Comment le photojournaliste que vous êtes aborde-t-il l’exercice de la résidence ?
Avec d’autant plus de plaisir que j’en fais rarement. La dernière, c’était à Tergnier, dans le Nord, autour de la mémoire cheminote. J’étais donc honoré et heureux que Philippe Guionie, le directeur artistique de la Résidence 1+2, me propose ce travail autour des Pyrénées et du fonds Trutat.

Quelle idée vous faisiez-vous de Trutat et du massif ?
J’adore les Pyrénées, surtout les régions de Luchon et de Saint-Béat. J’aime leur coté intact et sauvage. Ma femme est originaire du coin. Ses ancêtres espagnols sont arrivés en France par ces vallées. Nous nous sommes mariés là-bas en 1999. Quant à Trutat, je ne le connaissais pas, mais les muséums d’Histoire Naturelle ont toujours exercé sur moi une grande fascination. Quelque chose de fort et de mystérieux. Un mélange de souvenirs de visites au Muséum de Paris quand j’étais enfant, et de lectures des aventures d’Adèle Blanc-Sec de Tardi.

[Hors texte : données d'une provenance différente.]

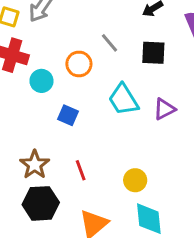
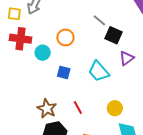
gray line: (109, 43) -> (99, 20), moved
black square: (153, 53) -> (113, 35), moved, turned 30
cyan trapezoid: (123, 100) -> (99, 71), moved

Entrer dans les réserves d’un muséum, c’était pour moi la chance d’investir cet imaginaire.

Avez-vous travaillé avec les outils de l’époque de Trutat ou avec ceux de votre temps ?
Je me suis longtemps interrogé à ce propos, mais à la réflexion, c’était tout vu. Trutat utilisait toujours les modèles de boitiers les plus récents. S’il vivait aujourd’hui, il ferait la même chose. Photographier à la chambre pour initier un dialogue avec lui en 2023 n’aurait donc aucun sens. J’ai travaillé en digital et en couleurs, avec mon matériel de reportage habituel. C’est une façon de rester à ma place, dans un propos photographique et pas scientifique.

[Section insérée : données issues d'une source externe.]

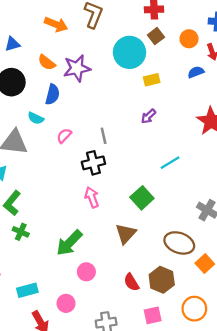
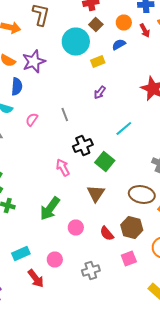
blue semicircle: (196, 72) -> (119, 44), moved
black cross: (93, 163) -> (83, 146), moved
pink circle: (86, 272) -> (76, 228), moved

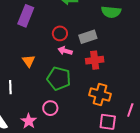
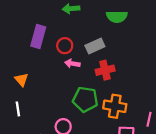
purple rectangle: (26, 16) -> (38, 36), moved
orange triangle: (29, 61) -> (21, 80), moved
green pentagon: (59, 78) -> (85, 99), moved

Votre avis sur le fonds Trutat, maintenant que vous l’avez exploré en détail ?
Incroyable dans sa richesse, ses thématiques, son personnage. La photo de Trutat, c’est l’histoire d’une vie passée à documenter les paysages, les animaux, les plantes, la société. C’est un peu difficile à expliquer, mais il y a une vitalité extraordinaire dans ses images. On sent une énergie forte, presque électrique. Étrangement, ça ne se perçoit pas immédiatement, mais ça finit par sauter aux yeux. Vue la richesse du fonds, et compte tenu de sa grande diversité, je me suis vite rendu compte que je ne pourrais pas, dans cette résidence, courir après la totalité du travail d’un homme qui a consacré sa vie à son œuvre.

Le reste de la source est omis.